Contrastanti le notizie riguardanti l’etimologia del nome “Nocchianello”, che sembrerebbe derivare da “nocchia” (nocciola), forse per la particolare colorazione e dimensione degli acini. Ciò che è certo, invece, è che sono stati coltivati fino alla fine dell’800, quando con l’invasione della Filossera, furono sostituiti in parte, con vitigni provenienti da altre zone, sicuramente più produttivi, causando, negli anni successivi, un ingente impoverimento del patrimonio genetico della vite, in tutta l’area di Pitigliano e Sorano. Nel 1979, grazie anche all’interessamento del Prof. Giancarlo Scalabrelli dell’Università di Pisa e alla Cantina Cooperativa di Pitigliano, presieduta all’epoca da Stefano Formiconi, proprietario dell’azienda vitivinicola Villa Corano, ebbe inizio un’attività di recupero del materiale autoctono che permise di individuare 29 varietà di Nocchianello e la creazione del primo vigneto sperimentale che oggi non esiste più. A distanza di quarant’anni, nel 2012, tale progetto viene ripreso da Edoardo Ventimiglia e Carla Benini, dell’azienda Sassotondo situata nei pressi di Sovana, che in collaborazione con Paolo Storchi del Crea di Arezzo, danno vita ad un nuovo vigneto collezione. Un immenso e pregevole lavoro di recupero ha permesso così di selezionare i cloni più idonei alla coltivazione: il Nocchianello Nero e il Nocchianello Bianco. Ad Ottobre 2017, un altro grande traguardo: i Nocchianelli sono stati riconosciuti dal Mipaaf, che li ha iscritti nel Registro Nazionale delle Varietà di Vite, autorizzando di fatto la loro coltivazione. Due vitigni comunque differenti tra loro: Il Nocchianello Bianco, con ottime rese, ha una buona acidità e un buon tenore alcolico, aromi fruttati e una struttura tale da poterlo considerare idoneo alla vinificazione in purezza, ma soprattutto in uvaggio con le principali varietà di uve coltivate nella zona. Il vino prodotto nella vendemmia sperimentale del 2015 dal Nocchianello Nero, che al contrario del Bianco non ha una buona resa, seppur molto resistente alle malattie e con una curva di maturazione tardiva, è caratterizzato da aromi speziati e fruttati, da un’acidità media, da una buona gradazione alcolica e denota una notevole capacità di invecchiamento.

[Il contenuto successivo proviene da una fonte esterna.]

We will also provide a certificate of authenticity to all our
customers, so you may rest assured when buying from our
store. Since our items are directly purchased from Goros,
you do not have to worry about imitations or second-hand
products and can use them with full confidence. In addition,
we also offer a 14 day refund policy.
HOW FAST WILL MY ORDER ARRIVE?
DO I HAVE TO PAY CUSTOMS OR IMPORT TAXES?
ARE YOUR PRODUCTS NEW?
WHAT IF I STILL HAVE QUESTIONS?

Al termine del convegno si è accennato anche ad un altro vitigno autoctono presente da sempre nell’Area del Tufo: un biotipo di Trebbiano, denominato Procanico Rosa, avente acini rosacei così trasparenti da rendere ben evidenti i vinaccioli. Chissà se proprio grazie a queste uve autoctone, riscoperte e rivalutate recentemente, che vanno ad arricchire il patrimonio vitivinicolo italiano, si potrà aggiungere ancora più prestigio e valore ad un territorio che offre già molto dal punto di vista storico e architettonico? Me lo auguro vivamente.